Acara ini mendapat sambutan meriah dari masyarakat sekitar dan diharapkan menjadi ajang yang tidak hanya menyajikan pertandingan sepak bola berkualitas, tetapi juga memperkuat tali silaturahmi dan solidaritas di antara masyarakat Kalimantan Timur. Ikamba Cup 2024 menjadi bukti nyata bahwa olahraga dapat menjadi alat pemersatu dan pengingat pentingnya menjaga sportivitas dalam setiap kompetisi.
Disamping itu juga dalam sambutannya, Ketua Umum Ikamba Kaltim Paulinus Dugis SH, MH turnamen ini adalah untuk menjaga hubungan baik antarwarga NTT di Benua Etam, selaras dengan program kerja Ikamba bidang Pemuda dan Olahraga.

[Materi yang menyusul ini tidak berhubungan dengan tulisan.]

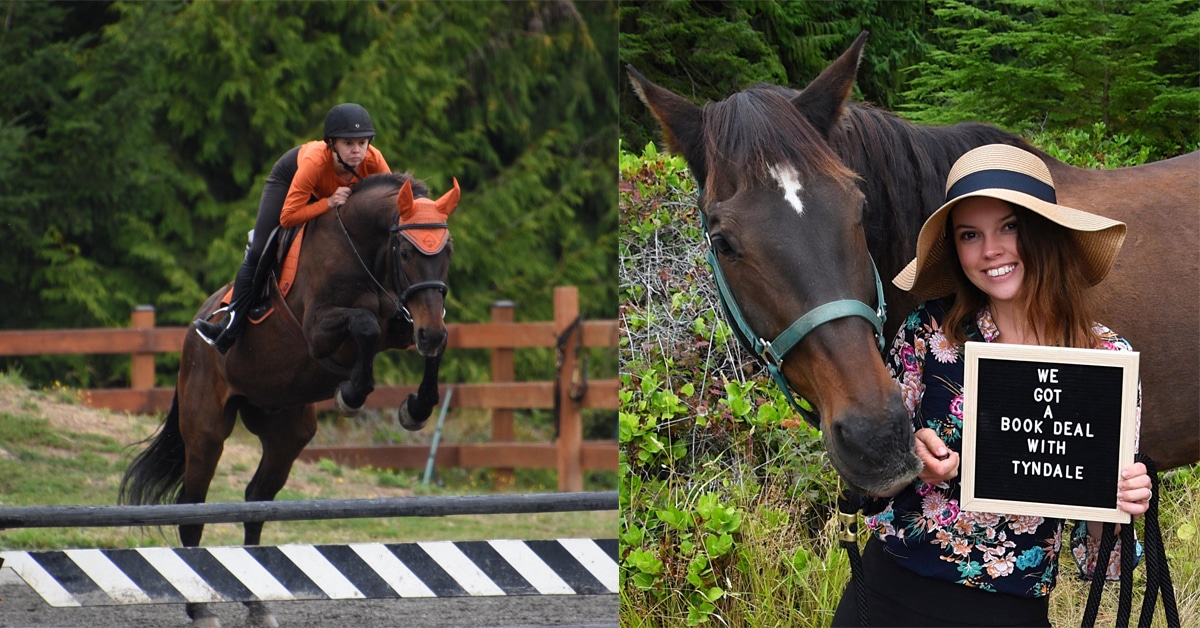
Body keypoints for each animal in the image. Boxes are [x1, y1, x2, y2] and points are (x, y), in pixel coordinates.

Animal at [119, 173, 458, 628]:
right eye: (405, 251)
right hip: (206, 431)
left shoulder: (408, 324)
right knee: (191, 509)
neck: (363, 251)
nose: (430, 332)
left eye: (447, 251)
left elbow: (425, 345)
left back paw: (259, 603)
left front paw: (416, 408)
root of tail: (196, 329)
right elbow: (365, 326)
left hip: (286, 432)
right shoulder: (320, 331)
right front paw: (352, 394)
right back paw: (201, 608)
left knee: (256, 501)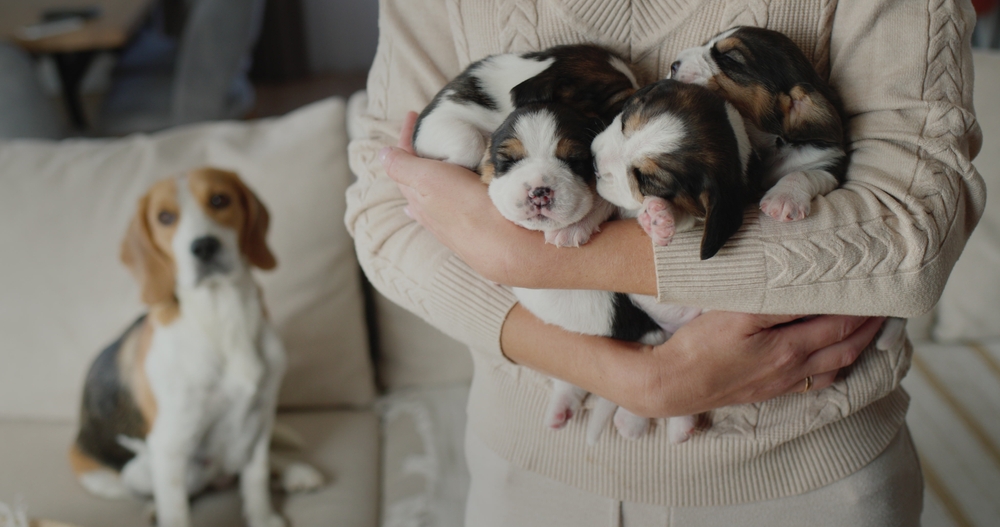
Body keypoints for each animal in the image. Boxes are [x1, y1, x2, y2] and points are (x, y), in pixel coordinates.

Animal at [70, 168, 320, 527]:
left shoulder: (260, 420)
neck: (223, 316)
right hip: (123, 475)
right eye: (165, 217)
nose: (203, 246)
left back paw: (295, 473)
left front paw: (262, 517)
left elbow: (256, 477)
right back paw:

“Walaupun ini merupakan paguyuban warga tanah Manggarai, namun Ikamba Cup terbuka untuk semua warga NTT di Kaltim. Ini adalah ajang silaturahmi yang diharapkan dapat mempererat persaudaraan,” ungkapnya.
Ketua Dewan Pimpinan Daerah (DPD) Federasi Advokat Republik Indonesia (FERARI) Kaltim ini juga mengingatkan pentingnya sportivitas dan kepatuhan terhadap peraturan selama turnamen berlangsung.
“Pastikan pemain yang masuk dalam daftar adalah pemain sepak bola sejati, bukan petarung bebas atau petinju. Jika ada yang berperilaku seperti petarung bebas, manajer dan pelatihnya akan bertanggung jawab,” pungkasnya.